Exercise objective. Repeat word for word the rows beginning with the one that contains "Can you tell" and continuing through the one that contains "357.1], [0, 0, 1]] dist [-0.011050, 0.002464]". Include both of those rows.

Data section.

● ● ● ●

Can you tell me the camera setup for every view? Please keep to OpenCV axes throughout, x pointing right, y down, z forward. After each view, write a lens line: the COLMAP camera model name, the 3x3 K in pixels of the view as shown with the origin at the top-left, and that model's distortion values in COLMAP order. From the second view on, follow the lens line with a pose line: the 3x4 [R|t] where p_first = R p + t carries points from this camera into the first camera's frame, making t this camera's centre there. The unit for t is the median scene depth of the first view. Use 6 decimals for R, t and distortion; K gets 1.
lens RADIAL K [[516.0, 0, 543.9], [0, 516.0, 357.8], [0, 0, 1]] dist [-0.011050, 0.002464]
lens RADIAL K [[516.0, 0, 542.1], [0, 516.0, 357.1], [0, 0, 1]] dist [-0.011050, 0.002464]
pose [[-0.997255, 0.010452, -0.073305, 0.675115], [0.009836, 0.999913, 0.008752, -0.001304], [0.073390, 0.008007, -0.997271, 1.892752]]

● ● ● ●

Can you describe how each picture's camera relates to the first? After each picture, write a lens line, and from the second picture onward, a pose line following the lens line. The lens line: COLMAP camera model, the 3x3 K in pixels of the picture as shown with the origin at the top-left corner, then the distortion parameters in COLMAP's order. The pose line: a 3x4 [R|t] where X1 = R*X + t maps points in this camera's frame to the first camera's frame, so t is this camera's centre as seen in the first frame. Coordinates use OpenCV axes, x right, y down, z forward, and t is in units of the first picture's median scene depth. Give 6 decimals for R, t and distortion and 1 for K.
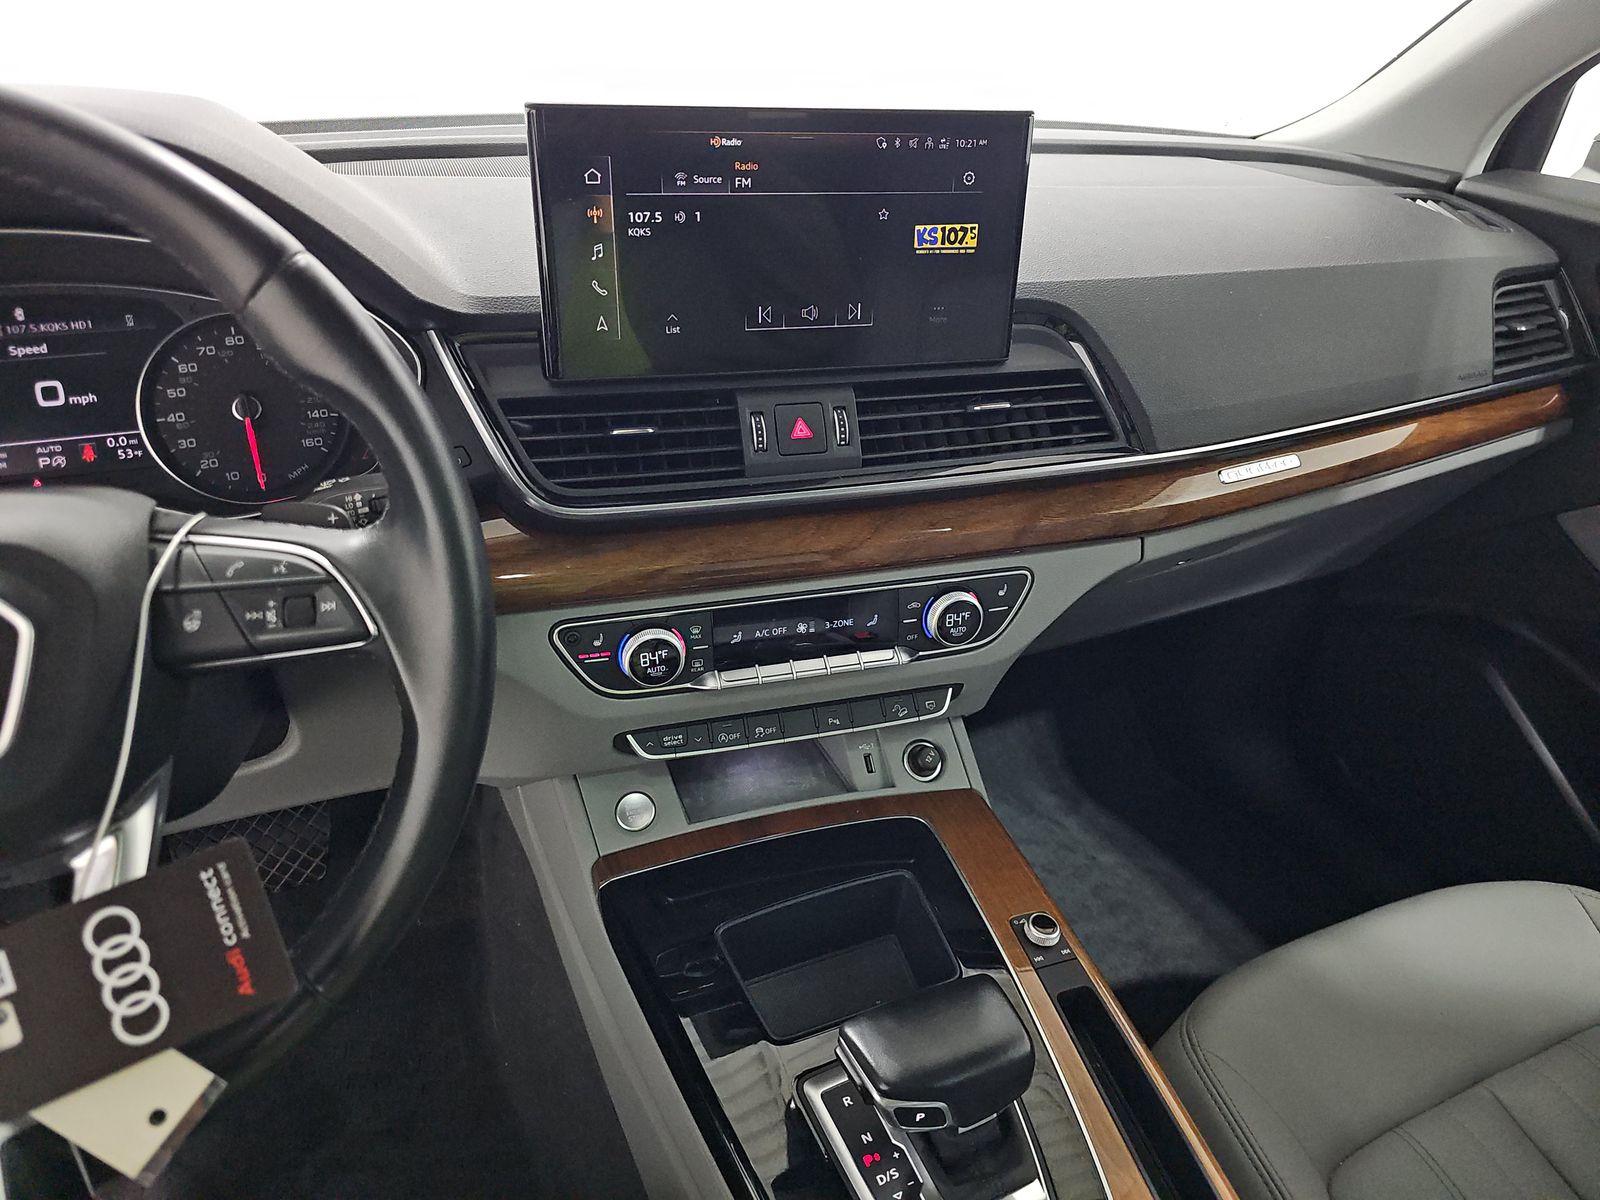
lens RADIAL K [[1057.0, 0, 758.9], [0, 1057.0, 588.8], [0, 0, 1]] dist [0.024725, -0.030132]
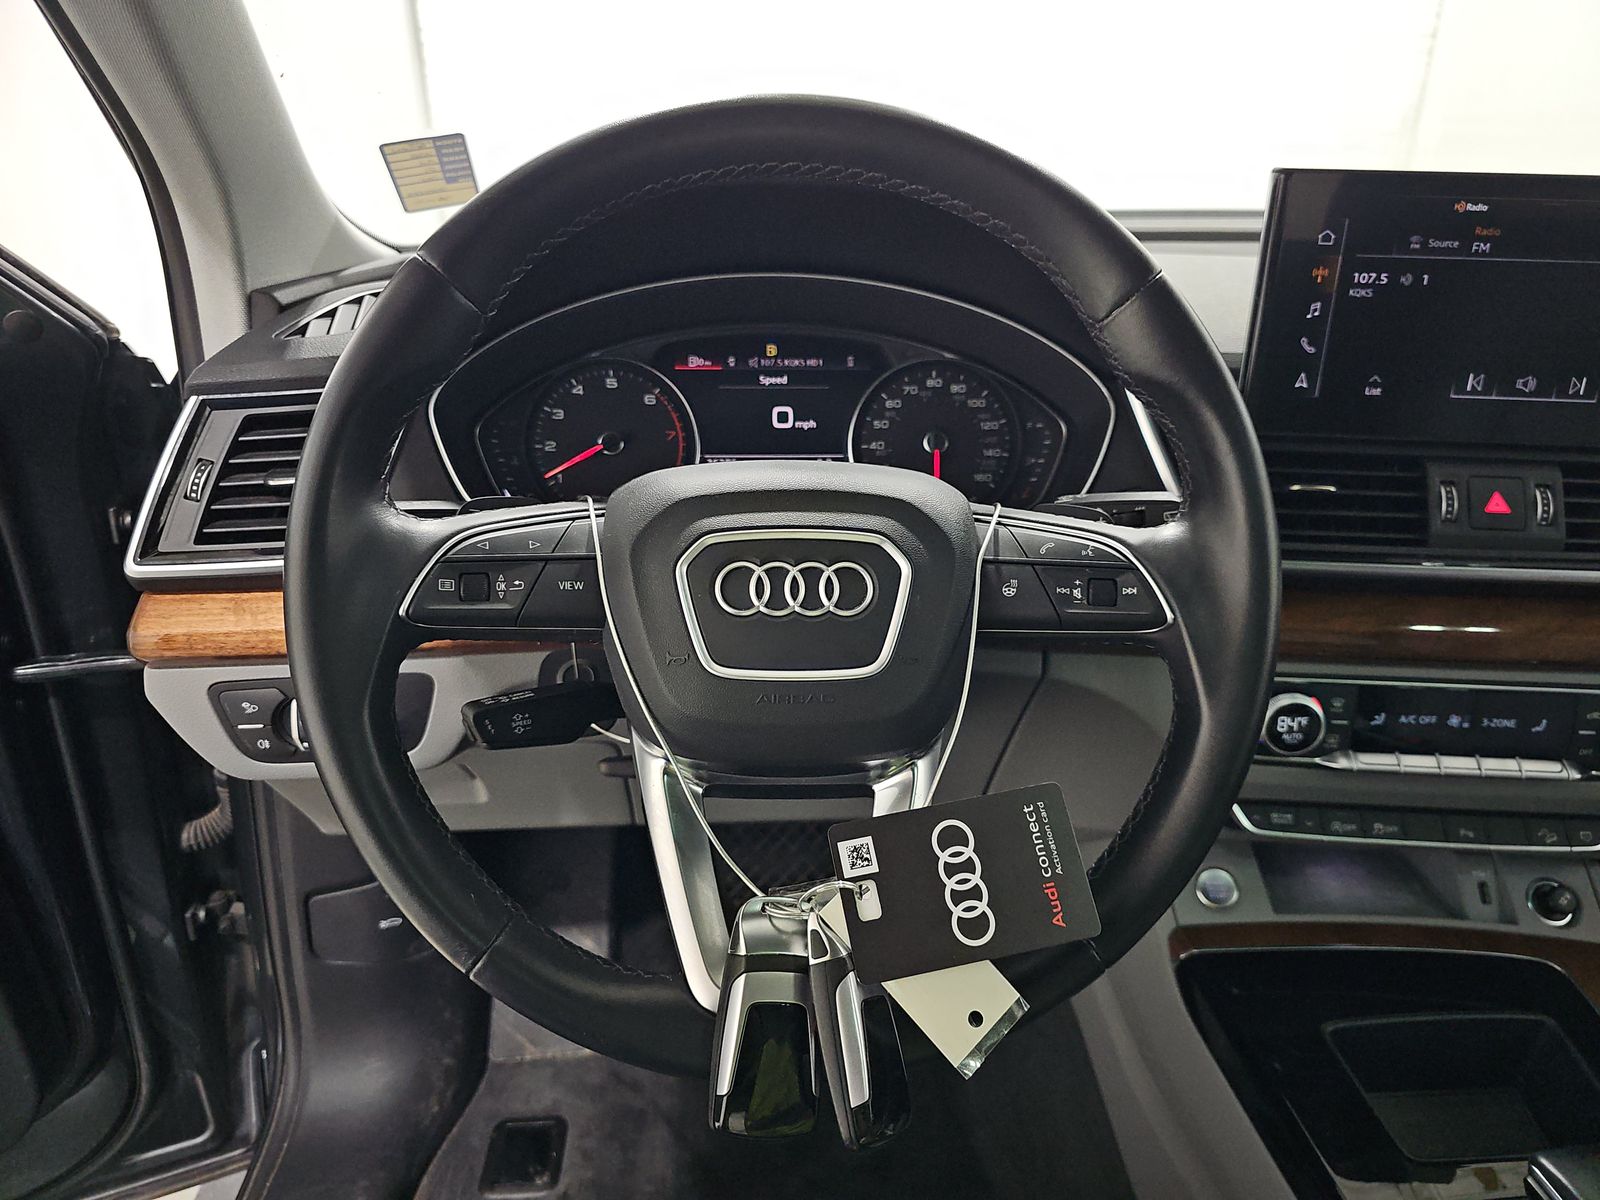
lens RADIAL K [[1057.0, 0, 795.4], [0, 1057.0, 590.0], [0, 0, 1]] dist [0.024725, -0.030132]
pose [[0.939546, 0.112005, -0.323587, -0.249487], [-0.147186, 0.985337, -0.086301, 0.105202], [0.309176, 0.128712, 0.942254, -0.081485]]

● ● ● ●

Solution to the exercise.
Can you tell me the camera setup for every view? Please keep to OpenCV axes throughout, x pointing right, y down, z forward. After each view, write a lens line: the COLMAP camera model name, the 3x3 K in pixels of the view as shown with the origin at the top-left, and that model's distortion values in COLMAP order. From the second view on, follow the lens line with a pose line: the 3x4 [R|t] where p_first = R p + t carries points from this camera into the first camera's frame, making t this camera's centre there. The unit for t is the median scene depth of the first view. Use 6 decimals for R, t and distortion; K gets 1.
lens RADIAL K [[516.0, 0, 543.9], [0, 516.0, 357.8], [0, 0, 1]] dist [-0.011050, 0.002464]
lens RADIAL K [[516.0, 0, 542.1], [0, 516.0, 357.1], [0, 0, 1]] dist [-0.011050, 0.002464]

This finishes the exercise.